The National Credit Union Administration (NCUA) approved a final rule that will require any Federally-Insured Credit Union (FICU)—including federally chartered corporate credit unions and federally insured state-chartered corporate credit unions—to report certain cyber incidents to the NCUA as soon as possible, and no later than 72 hours, after it “reasonably believes” it has experienced a reportable incident. The rule, which adds a new subsection (c) to 12 CFR Part 748.1, goes into effect September 1, 2023.

In issuing its new rule, the NCUA attempted to closely follow the terminology and reporting framework set forth in the Cyber Incident Reporting for Critical Infrastructure Act of 2022 (CIRCIA), which will likely go into effect in 2025. For example, the new NCUA rule includes definitions of “cyber incident” and “reportable cyber incident” that are similar to the definitions set forth in CIRCIA. The NCUA rule is not identical to CIRCIA, though, and FICUs should not necessarily rely on compliance with one to ensure compliance with the other.

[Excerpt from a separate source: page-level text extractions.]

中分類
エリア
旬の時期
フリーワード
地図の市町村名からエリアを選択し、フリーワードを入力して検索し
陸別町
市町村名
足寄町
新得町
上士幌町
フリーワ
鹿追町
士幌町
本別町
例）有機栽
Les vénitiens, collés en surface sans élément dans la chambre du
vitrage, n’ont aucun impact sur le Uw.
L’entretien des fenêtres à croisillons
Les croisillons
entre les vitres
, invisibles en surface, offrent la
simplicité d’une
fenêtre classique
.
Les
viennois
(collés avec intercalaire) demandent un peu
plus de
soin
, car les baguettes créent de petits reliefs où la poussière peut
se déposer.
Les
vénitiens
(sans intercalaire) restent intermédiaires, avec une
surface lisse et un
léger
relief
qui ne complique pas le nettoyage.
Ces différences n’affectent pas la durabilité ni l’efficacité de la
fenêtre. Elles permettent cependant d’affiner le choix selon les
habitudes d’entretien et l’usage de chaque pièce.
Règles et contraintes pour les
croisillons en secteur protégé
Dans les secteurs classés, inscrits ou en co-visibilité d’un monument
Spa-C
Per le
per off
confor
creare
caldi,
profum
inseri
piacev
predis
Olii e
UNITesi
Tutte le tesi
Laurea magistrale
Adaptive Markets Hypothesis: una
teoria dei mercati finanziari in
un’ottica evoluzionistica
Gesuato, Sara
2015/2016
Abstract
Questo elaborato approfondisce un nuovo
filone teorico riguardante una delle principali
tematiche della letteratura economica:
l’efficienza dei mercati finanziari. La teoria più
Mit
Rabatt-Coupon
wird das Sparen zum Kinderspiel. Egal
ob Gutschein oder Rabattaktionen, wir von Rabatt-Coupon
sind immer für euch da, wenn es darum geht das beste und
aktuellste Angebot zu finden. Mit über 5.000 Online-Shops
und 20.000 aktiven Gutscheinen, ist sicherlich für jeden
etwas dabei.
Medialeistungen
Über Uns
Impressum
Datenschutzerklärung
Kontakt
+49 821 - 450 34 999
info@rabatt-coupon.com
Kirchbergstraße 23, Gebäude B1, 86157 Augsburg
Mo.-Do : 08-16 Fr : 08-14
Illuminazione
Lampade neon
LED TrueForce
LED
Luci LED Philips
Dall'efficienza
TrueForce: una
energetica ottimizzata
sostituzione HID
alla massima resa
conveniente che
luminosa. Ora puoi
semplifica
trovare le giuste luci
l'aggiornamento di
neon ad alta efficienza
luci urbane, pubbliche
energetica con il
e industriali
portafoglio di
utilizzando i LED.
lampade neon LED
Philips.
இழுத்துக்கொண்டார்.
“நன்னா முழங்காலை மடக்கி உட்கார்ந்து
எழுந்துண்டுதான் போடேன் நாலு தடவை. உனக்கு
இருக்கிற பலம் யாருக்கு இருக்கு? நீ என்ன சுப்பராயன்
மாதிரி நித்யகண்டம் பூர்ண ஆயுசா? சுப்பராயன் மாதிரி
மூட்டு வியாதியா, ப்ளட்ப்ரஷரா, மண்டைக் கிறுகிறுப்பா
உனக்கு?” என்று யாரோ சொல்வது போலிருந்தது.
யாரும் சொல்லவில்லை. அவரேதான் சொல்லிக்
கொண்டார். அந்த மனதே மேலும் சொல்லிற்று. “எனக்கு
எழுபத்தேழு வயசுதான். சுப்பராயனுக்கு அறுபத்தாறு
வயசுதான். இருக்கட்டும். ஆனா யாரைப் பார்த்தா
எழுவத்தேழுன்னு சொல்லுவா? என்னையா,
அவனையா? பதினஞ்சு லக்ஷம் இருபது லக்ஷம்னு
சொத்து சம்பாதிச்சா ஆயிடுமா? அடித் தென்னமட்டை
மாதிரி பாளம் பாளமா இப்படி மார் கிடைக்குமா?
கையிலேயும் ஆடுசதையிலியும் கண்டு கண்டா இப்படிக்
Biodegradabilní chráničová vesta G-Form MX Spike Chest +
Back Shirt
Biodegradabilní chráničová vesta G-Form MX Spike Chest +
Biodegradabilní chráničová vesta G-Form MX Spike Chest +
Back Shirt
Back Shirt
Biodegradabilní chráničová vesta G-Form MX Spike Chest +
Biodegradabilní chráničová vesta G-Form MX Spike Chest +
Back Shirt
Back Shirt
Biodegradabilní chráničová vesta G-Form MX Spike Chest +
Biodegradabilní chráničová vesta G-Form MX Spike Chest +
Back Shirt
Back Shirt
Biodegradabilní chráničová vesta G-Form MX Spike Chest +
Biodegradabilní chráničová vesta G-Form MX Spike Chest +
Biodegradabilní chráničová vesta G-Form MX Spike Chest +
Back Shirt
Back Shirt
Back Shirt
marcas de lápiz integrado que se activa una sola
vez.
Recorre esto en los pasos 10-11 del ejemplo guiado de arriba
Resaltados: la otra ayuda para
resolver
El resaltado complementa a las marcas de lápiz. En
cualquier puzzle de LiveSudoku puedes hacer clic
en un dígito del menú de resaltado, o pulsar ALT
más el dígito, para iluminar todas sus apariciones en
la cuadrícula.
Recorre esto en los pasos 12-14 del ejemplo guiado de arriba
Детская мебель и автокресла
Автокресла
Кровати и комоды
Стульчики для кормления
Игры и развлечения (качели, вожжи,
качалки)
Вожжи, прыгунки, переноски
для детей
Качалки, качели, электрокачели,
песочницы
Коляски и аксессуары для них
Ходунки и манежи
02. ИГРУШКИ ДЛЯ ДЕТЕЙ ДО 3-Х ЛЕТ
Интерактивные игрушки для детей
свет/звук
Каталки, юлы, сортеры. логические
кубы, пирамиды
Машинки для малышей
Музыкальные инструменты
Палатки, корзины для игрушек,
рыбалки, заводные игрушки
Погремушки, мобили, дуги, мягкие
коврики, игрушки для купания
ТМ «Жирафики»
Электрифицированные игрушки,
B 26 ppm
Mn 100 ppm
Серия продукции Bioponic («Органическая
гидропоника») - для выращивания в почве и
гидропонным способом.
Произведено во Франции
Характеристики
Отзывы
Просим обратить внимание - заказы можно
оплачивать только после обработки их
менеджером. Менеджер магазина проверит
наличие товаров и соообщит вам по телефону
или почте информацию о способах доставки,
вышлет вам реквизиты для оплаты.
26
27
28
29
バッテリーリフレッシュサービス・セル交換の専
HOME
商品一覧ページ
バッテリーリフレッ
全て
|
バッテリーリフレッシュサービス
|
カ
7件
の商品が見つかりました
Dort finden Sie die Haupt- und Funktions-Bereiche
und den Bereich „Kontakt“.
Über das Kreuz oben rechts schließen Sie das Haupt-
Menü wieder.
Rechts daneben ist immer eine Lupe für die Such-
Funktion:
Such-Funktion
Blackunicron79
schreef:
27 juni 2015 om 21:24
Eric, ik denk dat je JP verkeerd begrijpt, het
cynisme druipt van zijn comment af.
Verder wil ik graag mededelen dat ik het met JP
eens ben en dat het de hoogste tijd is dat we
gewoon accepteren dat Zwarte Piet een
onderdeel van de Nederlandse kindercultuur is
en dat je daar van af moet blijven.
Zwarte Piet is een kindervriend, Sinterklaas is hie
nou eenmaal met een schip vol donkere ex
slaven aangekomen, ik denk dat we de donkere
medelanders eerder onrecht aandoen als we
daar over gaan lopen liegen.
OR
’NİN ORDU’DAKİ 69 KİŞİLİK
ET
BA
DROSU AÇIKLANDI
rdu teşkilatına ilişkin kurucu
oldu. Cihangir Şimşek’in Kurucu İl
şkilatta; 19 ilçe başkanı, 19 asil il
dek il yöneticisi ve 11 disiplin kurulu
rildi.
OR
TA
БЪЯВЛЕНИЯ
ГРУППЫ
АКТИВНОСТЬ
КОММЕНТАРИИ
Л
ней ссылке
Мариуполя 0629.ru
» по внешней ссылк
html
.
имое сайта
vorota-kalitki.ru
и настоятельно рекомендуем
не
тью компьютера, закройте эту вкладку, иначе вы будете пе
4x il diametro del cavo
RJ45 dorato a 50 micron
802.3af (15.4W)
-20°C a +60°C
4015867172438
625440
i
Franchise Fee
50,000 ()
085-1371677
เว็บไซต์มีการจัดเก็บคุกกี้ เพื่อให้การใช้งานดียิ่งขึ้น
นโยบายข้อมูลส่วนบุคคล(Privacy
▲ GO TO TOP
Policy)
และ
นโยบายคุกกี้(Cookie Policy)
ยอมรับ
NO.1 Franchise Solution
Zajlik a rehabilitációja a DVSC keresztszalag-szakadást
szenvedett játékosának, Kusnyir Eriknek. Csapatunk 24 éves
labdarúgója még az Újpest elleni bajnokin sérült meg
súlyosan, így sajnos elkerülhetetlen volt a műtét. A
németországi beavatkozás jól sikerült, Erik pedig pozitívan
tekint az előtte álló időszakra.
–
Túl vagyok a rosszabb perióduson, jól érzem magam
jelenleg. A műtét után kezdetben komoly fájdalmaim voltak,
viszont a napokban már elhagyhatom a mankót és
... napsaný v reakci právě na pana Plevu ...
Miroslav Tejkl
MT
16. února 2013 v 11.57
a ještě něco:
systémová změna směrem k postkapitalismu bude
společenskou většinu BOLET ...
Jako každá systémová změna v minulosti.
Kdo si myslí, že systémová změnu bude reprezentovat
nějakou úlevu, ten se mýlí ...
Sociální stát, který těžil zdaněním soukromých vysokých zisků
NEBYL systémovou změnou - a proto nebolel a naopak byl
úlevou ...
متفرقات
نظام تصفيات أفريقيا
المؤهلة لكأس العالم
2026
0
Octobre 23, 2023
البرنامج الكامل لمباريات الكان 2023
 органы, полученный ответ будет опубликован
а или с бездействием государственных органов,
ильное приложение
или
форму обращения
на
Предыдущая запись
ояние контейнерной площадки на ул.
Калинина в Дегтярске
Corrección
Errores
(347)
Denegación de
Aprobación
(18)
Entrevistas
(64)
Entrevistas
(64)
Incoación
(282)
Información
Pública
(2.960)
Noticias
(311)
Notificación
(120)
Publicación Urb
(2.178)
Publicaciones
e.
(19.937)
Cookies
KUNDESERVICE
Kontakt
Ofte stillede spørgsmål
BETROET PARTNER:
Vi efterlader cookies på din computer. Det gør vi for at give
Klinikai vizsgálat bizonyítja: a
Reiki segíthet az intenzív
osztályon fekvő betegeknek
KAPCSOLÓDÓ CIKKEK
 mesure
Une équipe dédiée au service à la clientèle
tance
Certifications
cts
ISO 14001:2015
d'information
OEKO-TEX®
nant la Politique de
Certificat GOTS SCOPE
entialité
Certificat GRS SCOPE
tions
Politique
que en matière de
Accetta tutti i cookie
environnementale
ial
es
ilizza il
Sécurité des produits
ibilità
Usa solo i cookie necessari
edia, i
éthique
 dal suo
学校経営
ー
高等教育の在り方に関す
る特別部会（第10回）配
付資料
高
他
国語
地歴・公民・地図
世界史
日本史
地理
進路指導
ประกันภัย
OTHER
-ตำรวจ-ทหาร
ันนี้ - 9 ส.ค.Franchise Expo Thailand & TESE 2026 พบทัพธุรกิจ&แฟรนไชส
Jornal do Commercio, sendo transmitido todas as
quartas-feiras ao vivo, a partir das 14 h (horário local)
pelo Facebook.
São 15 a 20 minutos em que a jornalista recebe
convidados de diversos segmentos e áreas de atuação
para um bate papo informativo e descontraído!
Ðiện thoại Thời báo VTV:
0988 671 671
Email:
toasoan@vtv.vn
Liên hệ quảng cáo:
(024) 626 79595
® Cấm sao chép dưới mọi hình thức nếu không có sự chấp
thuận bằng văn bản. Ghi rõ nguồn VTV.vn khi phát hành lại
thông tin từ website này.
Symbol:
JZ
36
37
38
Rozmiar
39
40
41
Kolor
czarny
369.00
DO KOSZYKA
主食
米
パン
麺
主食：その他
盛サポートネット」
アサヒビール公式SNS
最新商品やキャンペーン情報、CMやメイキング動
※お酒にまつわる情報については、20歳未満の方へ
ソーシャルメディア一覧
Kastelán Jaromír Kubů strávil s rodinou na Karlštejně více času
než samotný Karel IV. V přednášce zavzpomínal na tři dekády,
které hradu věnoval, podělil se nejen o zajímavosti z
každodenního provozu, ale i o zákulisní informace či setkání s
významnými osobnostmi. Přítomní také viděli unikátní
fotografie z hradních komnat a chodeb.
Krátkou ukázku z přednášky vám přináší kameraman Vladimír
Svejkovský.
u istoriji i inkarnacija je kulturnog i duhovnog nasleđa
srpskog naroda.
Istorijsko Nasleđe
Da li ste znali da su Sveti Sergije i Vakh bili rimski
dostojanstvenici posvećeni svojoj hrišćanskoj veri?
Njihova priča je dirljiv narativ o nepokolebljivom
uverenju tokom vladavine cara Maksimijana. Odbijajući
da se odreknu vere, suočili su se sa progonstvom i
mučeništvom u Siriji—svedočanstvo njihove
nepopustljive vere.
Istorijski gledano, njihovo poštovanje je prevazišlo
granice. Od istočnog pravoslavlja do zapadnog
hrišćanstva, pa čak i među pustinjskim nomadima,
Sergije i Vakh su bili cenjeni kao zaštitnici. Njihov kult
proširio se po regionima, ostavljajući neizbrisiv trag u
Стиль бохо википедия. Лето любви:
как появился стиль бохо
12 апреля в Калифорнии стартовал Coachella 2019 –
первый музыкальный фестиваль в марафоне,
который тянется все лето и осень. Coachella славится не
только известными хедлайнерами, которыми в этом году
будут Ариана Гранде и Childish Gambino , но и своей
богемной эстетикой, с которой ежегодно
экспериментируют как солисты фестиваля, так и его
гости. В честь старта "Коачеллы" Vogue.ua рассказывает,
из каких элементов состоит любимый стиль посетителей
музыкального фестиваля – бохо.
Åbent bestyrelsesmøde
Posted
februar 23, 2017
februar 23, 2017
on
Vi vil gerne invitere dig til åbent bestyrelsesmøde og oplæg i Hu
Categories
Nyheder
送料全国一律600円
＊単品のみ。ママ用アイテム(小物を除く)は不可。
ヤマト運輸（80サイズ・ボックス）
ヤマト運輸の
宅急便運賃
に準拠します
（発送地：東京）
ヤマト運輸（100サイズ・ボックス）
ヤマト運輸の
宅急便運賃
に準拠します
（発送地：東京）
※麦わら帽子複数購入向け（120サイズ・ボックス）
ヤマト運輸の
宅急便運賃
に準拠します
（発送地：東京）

The new NCUA rule also shares some similarities with the cyber-incident notification rule for banks that took effect in April 2022, but it contains a number of differences, as well, including three distinctions of particular note. First, the NCUA rule requires a report within 72 hours, while the banking rule requires a report within 36 hours. Second, the NCUA rule starts the clock when a FICU “reasonably believes” an incident has occurred, while the banking rule starts its clock once a banking organization “determines” that an incident has occurred. Third, the NCUA rule requires a report of any “substantial” incident or compromise, while the banking rule only requires reporting in the event of “actual harm.”

Finally, the NCUA expressly stated that its new rule does not impact existing contractual relationships and does not require a FICU to amend its existing contracts with third parties to comply with the rule. Nonetheless, FICUs may want to examine their contractual reporting obligations to identify any inconsistencies between those obligations and the obligations imposed by the new NCUA rule.